Особенностью юбилея стало то, что он совпал по времени с напряженной международной обстановкой. Во-первых, летом в СССР началась так называемая военная тревога, связанная с обострением отношений с Великобританией и опасением начала полномасштабной войны с капиталистическими странами. В этой связи мероприятия обрели заметный милитаризированный оттенок. Газетная информация о торжествах часто соседствовала с новостями о вводе в строй новой военной техники. Звучали лозунги о необходимости гражданам СССР вступать в Осоавиахим. Во-вторых, революция в Китае (1925–1927) всколыхнула надежды на мировую революцию. Оптимистичные заявления о том, что социализм вскоре завоюет весь мир, вновь зазвучали с центральных трибун.
Непростой была и внутренняя обстановка.
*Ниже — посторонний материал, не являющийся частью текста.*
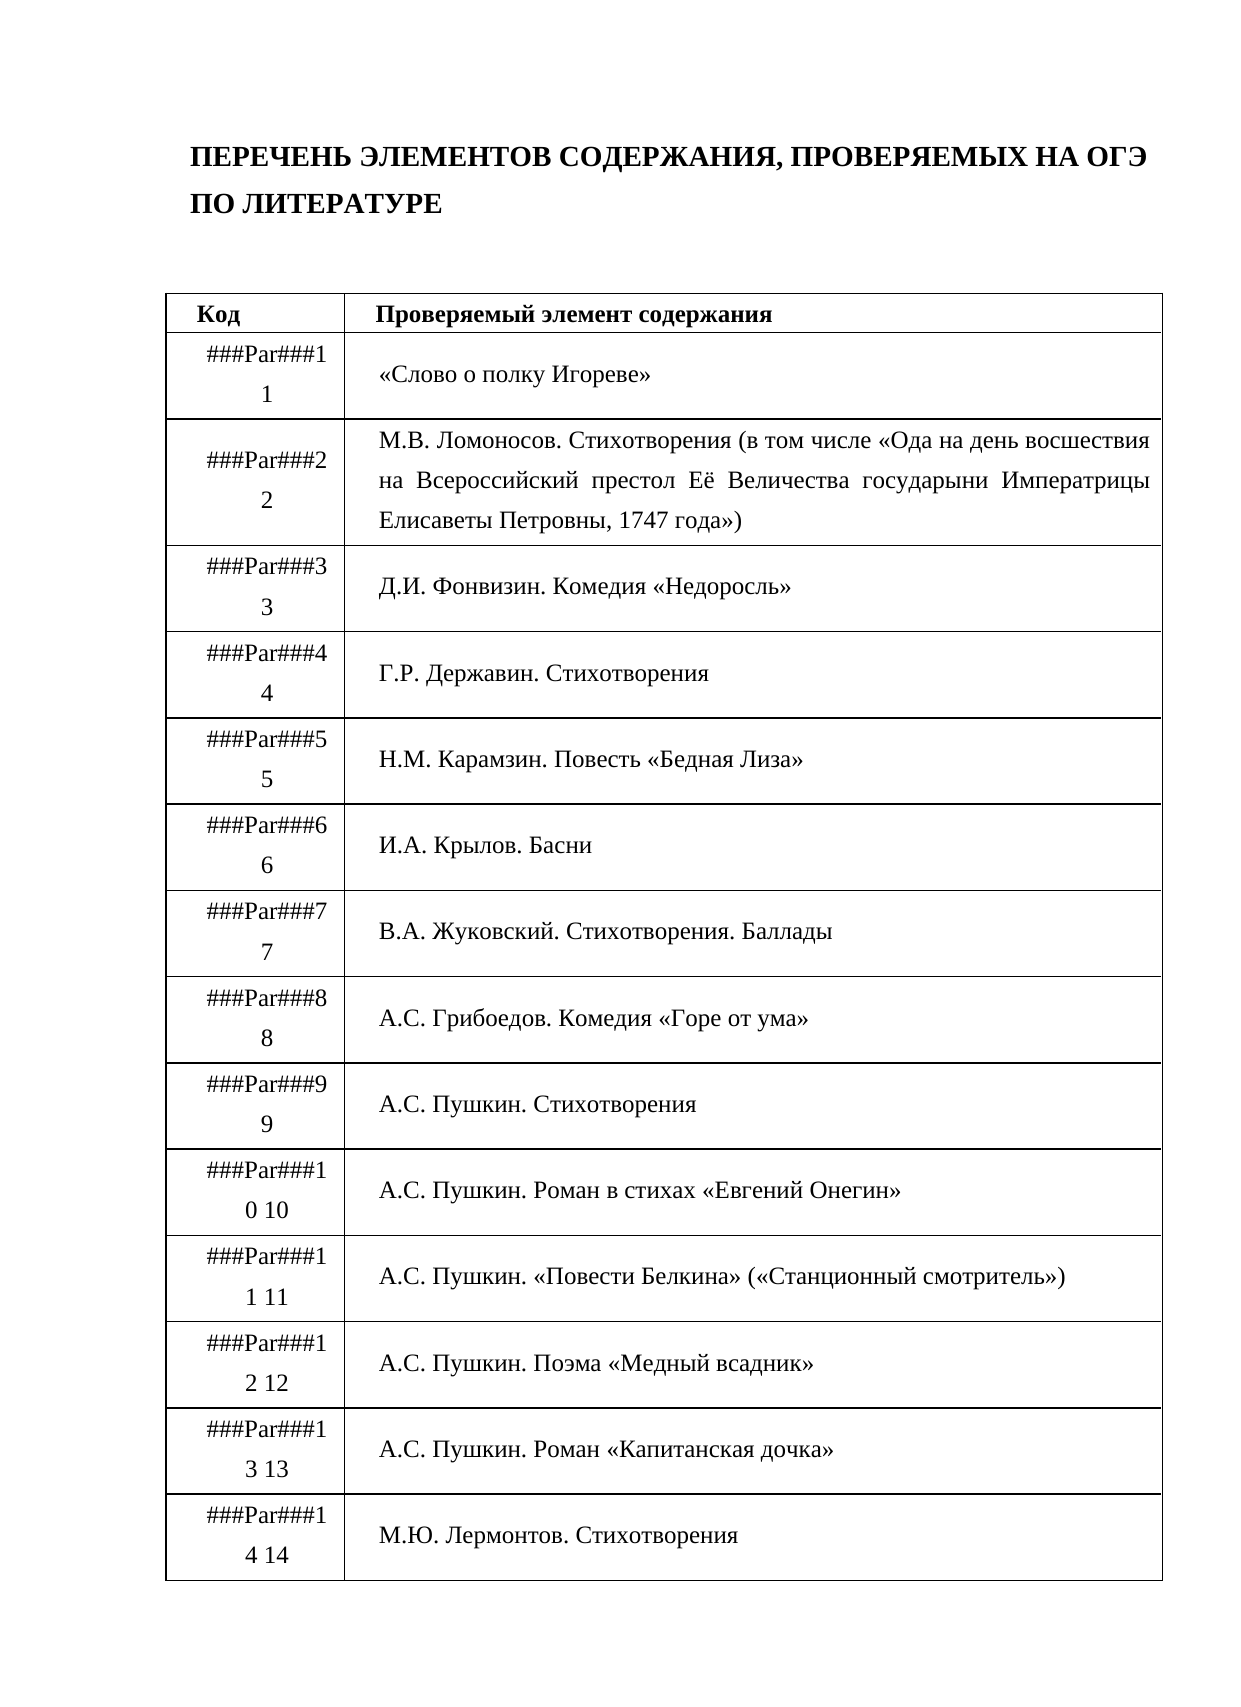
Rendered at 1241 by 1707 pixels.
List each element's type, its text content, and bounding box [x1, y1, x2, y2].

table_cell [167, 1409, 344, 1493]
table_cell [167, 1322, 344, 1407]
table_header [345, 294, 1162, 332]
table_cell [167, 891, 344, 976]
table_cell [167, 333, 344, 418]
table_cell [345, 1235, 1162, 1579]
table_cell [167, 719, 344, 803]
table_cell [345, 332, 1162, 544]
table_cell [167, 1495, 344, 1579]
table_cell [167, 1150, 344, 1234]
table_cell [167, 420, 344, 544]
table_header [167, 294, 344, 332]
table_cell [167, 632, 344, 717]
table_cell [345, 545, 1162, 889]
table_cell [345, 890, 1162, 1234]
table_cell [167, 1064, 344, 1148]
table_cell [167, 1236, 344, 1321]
text ПЕРЕЧЕНЬ ЭЛЕМЕНТОВ СОДЕРЖАНИЯ, ПРОВЕРЯЕМЫХ НА ОГЭ ПО ЛИТЕРАТУРЕ [190, 139, 1152, 219]
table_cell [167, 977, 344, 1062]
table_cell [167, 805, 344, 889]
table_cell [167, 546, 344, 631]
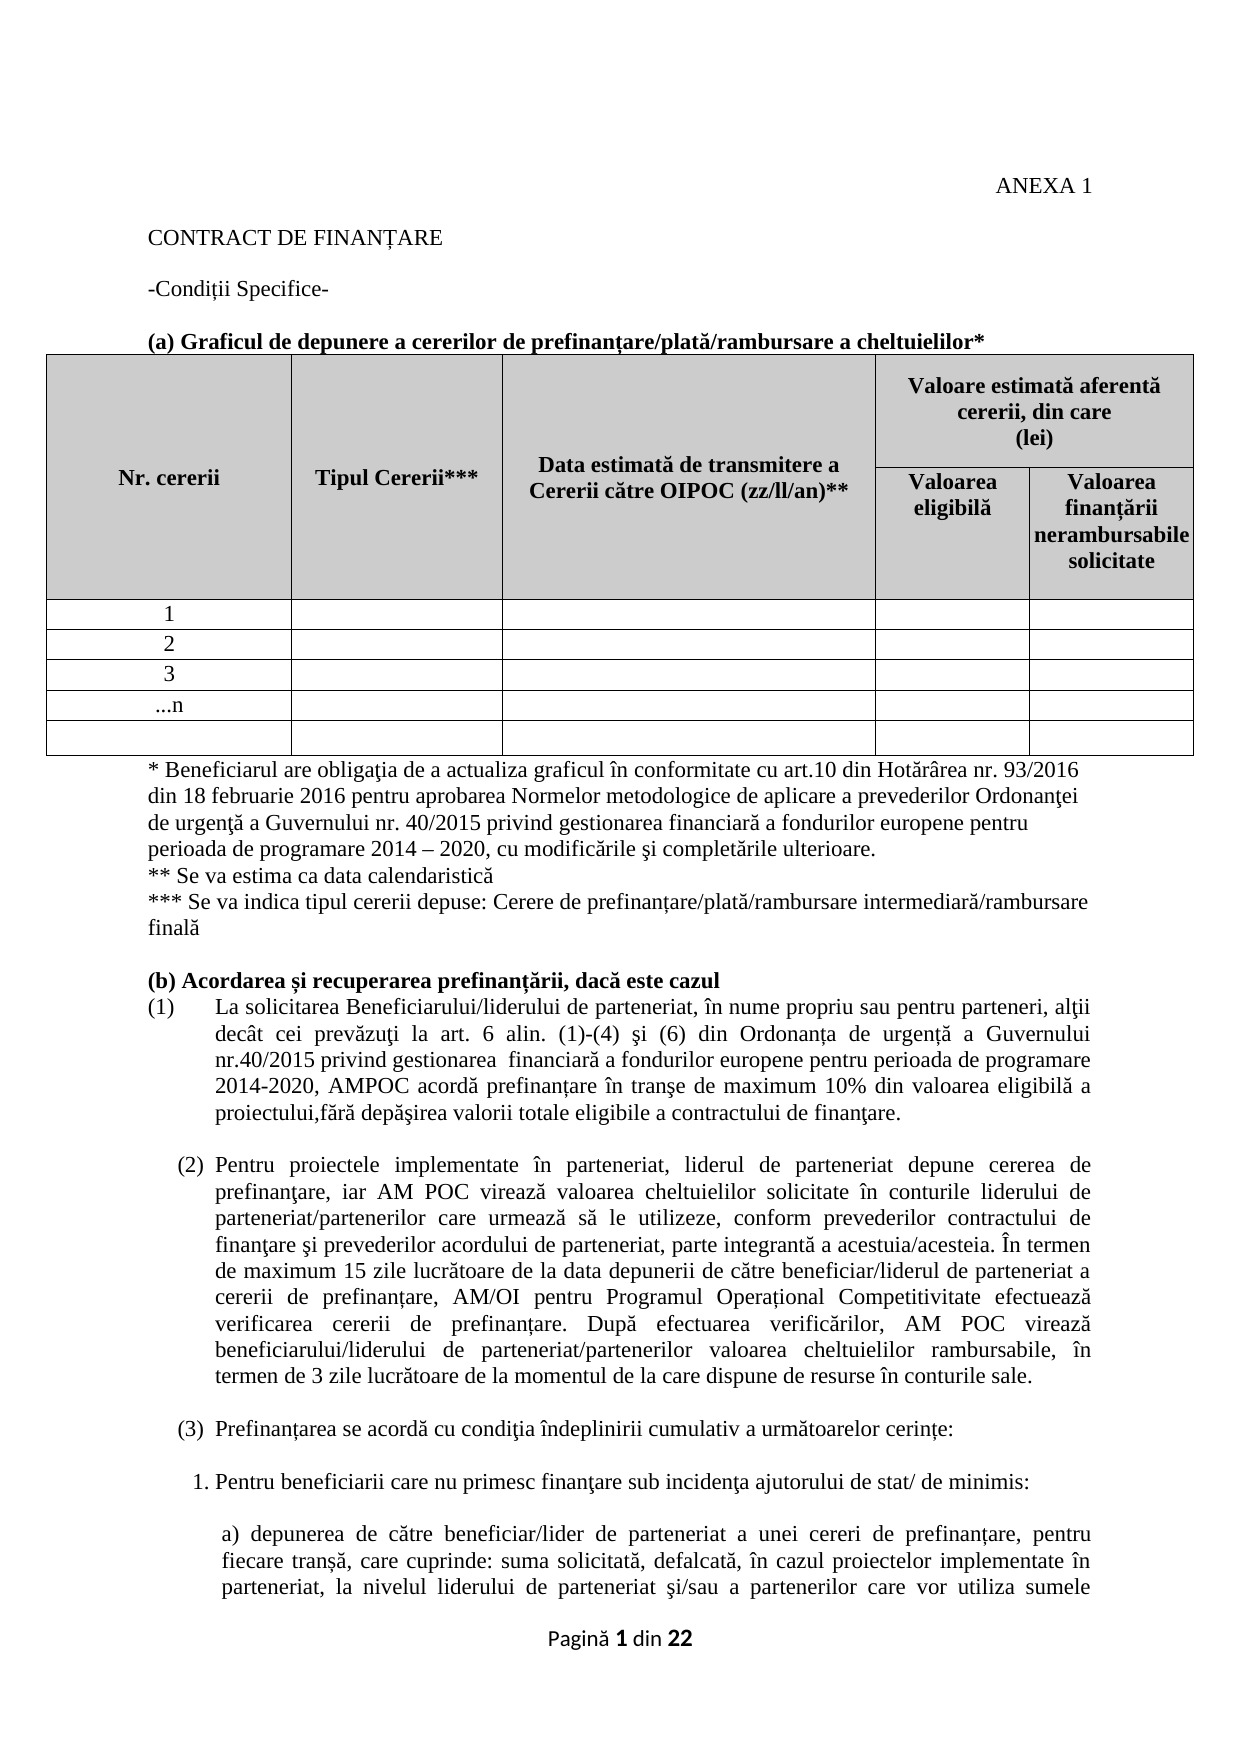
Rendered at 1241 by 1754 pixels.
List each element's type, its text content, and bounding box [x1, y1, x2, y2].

table_cell Valoarea eligibilă [876, 468, 1029, 599]
table_cell [292, 630, 502, 659]
table_cell Valoarea finanțării nerambursabile solicitate [1030, 468, 1193, 599]
text (a) Graficul de depunere a cererilor de prefinanțare/plată/rambursare a cheltuielilor* [148, 328, 1093, 354]
table_cell [292, 691, 502, 720]
list La solicitarea Beneficiarului/liderului de parteneriat, în nume propriu sau pentru parteneri, alţii decât cei prevăzuţi la art. 6 alin. (1)-(4) şi (6) din Ordonanța de urgență a Guvernului nr.40/2015 privind gestionarea financiară a fondurilor europene pentru perioada de programare 2014-2020, AMPOC acordă prefinanțare în tranşe de maximum 10% din valoarea eligibilă a proiectului,fără depăşirea valorii totale eligibile a contractului de finanţare. [148, 993, 1093, 1125]
table_cell [876, 600, 1029, 629]
table_cell [1030, 691, 1193, 720]
table_header Nr. cererii [47, 355, 291, 599]
text -Condiții Specifice- [148, 275, 1093, 302]
table_cell [503, 630, 875, 659]
table_cell [503, 721, 875, 755]
table_cell [292, 660, 502, 689]
text (b) Acordarea și recuperarea prefinanțării, dacă este cazul [148, 967, 1093, 993]
table_cell [876, 691, 1029, 720]
table_cell 3 [47, 660, 291, 689]
table_cell [1030, 660, 1193, 689]
text CONTRACT DE FINANȚARE [148, 224, 1093, 250]
list Prefinanțarea se acordă cu condiţia îndeplinirii cumulativ a următoarelor cerințe: [177, 1415, 1093, 1441]
table_cell [292, 721, 502, 755]
table_cell [503, 660, 875, 689]
table_cell [876, 660, 1029, 689]
table_cell [1030, 630, 1193, 659]
text ** Se va estima ca data calendaristică [148, 862, 1093, 888]
text *** Se va indica tipul cererii depuse: Cerere de prefinanțare/plată/rambursare intermediară/rambursare finală [148, 888, 1093, 941]
table_cell [292, 600, 502, 629]
table_header Tipul Cererii*** [292, 355, 502, 599]
table_cell 1 [47, 600, 291, 629]
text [221, 1521, 1093, 1599]
table_cell [1030, 600, 1193, 629]
table_cell [503, 691, 875, 720]
table_cell [1030, 721, 1193, 755]
table_cell [503, 600, 875, 629]
table_header Data estimată de transmitere a Cererii către OIPOC (zz/ll/an)** [503, 355, 875, 599]
text * Beneficiarul are obligaţia de a actualiza graficul în conformitate cu art.10 din Hotărârea nr. 93/2016 din 18 februarie 2016 pentru aprobarea Normelor metodologice de aplicare a prevederilor Ordonanţei de urgenţă a Guvernului nr. 40/2015 privind gestionarea financiară a fondurilor europene pentru perioada de programare 2014 – 2020, cu modificările şi completările ulterioare. [148, 756, 1093, 862]
text ANEXA 1 [148, 173, 1093, 199]
text 1. Pentru beneficiarii care nu primesc finanţare sub incidenţa ajutorului de stat/ de minimis: [192, 1468, 1093, 1494]
table_cell 2 [47, 630, 291, 659]
table_header Valoare estimată aferentă cererii, din care (lei) [876, 355, 1193, 467]
table_cell ...n [47, 691, 291, 720]
table_cell [876, 630, 1029, 659]
list Pentru proiectele implementate în parteneriat, liderul de parteneriat depune cererea de prefinanţare, iar AM POC virează valoarea cheltuielilor solicitate în conturile liderului de parteneriat/partenerilor care urmează să le utilizeze, conform prevederilor contractului de finanţare şi prevederilor acordului de parteneriat, parte integrantă a acestuia/acesteia. În termen de maximum 15 zile lucrătoare de la data depunerii de către beneficiar/liderul de parteneriat a cererii de prefinanțare, AM/OI pentru Programul Operațional Competitivitate efectuează verificarea cererii de prefinanțare. După efectuarea verificărilor, AM POC virează beneficiarului/liderului de parteneriat/partenerilor valoarea cheltuielilor rambursabile, în termen de 3 zile lucrătoare de la momentul de la care dispune de resurse în conturile sale. [177, 1152, 1093, 1389]
table_cell [876, 721, 1029, 755]
table_cell [47, 721, 291, 755]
К тому времени стало ясно, что крестьяне сдадут заметно меньше хлеба, чем рассчитывали власти. Но главной головной болью оставалась оппозиция. Сторонники Троцкого активно, пусть не всегда открыто, использовали для критики своих политических оппонентов метафору «преданной революции» и считали необходимым смену действующего политического и экономического курса. Власть опасалась открытых действий со стороны троцкистов: борьба за наследие Октября еще не была завершена. Отнюдь не случайно в утвержденном перечне лозунгов встречались и такие: «Кто нарушает единство ВКП(б), тот изменяет Октябрю. Долой раскольников и дезорганизаторов!»
Во время проведения самих торжеств 7 ноября 1927 года в Москве на демонстрации, согласно официальным утверждениям, вышли около миллиона человек. По Красной площади прошли колонны военных (с духовым оркестром) и рабочих. Окрестные здания были украшены плакатами, на которых красовались цифры достижений советского строя за десять лет. С речами выступили М. И. Калинин и Н. И. Бухарин. На празднике присутствовали иностранные делегации. Юбилею старались придать международное звучание. В день юбилея советские газеты чутко фиксировали факты солидарности зарубежных трудящихся с СССР. Это было особенно важным в связи с «военной тревогой» и надеждой советской власти на поддержку рабочих зарубежных стран в случае военного конфликта с буржуазными правительствами.
В сценарий триумфа явно не вписывались выступления троцкистов, принявших участие в демонстрациях в Москве и Ленинграде с лозунгами «Выполним завещание Ленина», «Повернем огонь направо – против нэпмана, кулака и бюрократа», «За ленинский Центральный Комитет» и др. Демонстранты были разогнаны, вскоре прошли аресты.
Впрочем, если в крупных городах торжества более или менее удались (хотя часто на них не хватало средств), то в деревнях их встретили сдержанно. Понимая, что для крестьян советский праздник остается чуждым, организаторы юбилея рекомендовали совместить его с праздником урожая. Несмотря на это, в отчетах из сельских мест фиксировалось скорее равнодушие людей, чем энтузиазм.
В юбилейный год был выпущен и ряд фильмов, утвердивших канонический образ революционных событий 1917 года. В 1927 году на экраны вышли фильмы «Конец Санкт-Петербурга» Вс. Пудовкина и «Москва в Октябре» Б. Барнета. Но самым масштабным проектом стала картина «Октябрь» С. Эйзенштейна. Премьера состоялась 7 ноября 1927 года. В тот же день, после разгона оппозиционных демонстрантов, из фильма пришлось удалить все сцены с Троцким. Картина стала классической и заложила кинематографический канон показа революции 1917 года.
Несмотря ни на что, десятилетний юбилей Октябрьской революции стал эталоном для дальнейших коммеморативных торжеств. С этого года 7 и 8 ноября объявлялись нерабочими днями (до этого нерабочим был только один день – 7 ноября), что повышало значение праздника в глазах простых людей. В 1929 году была проведена очередная реформа календаря, и, помимо 7 и 8 ноября, нерабочими днями были объявлены 1 мая и день смерти Ленина (22 января). Так формировался «советский» годовой праздничный цикл. Празднование революционных годовщин и вовлечение в него больших масс населения компенсировали имевшиеся сложности ожидаемой реальностью и приводили к тому, что «создавалось пространство новых жизненных форм, призванных определить будущее. И шел этот процесс скорее снизу, нежели сверху: праздник – это суррогат невозможного „чуда“». На протяжении всех 1920‐х годов 12 марта (День низвержения самодержавия) также был нерабочим днем. Но реформа праздничного календаря привела к тому, что этот день, прочно ассоциирующийся с Февральской революцией, перестал быть нерабочим и поэтому утратил свое значение для масс. Таким образом был запущен механизм «забывания» февральских событий.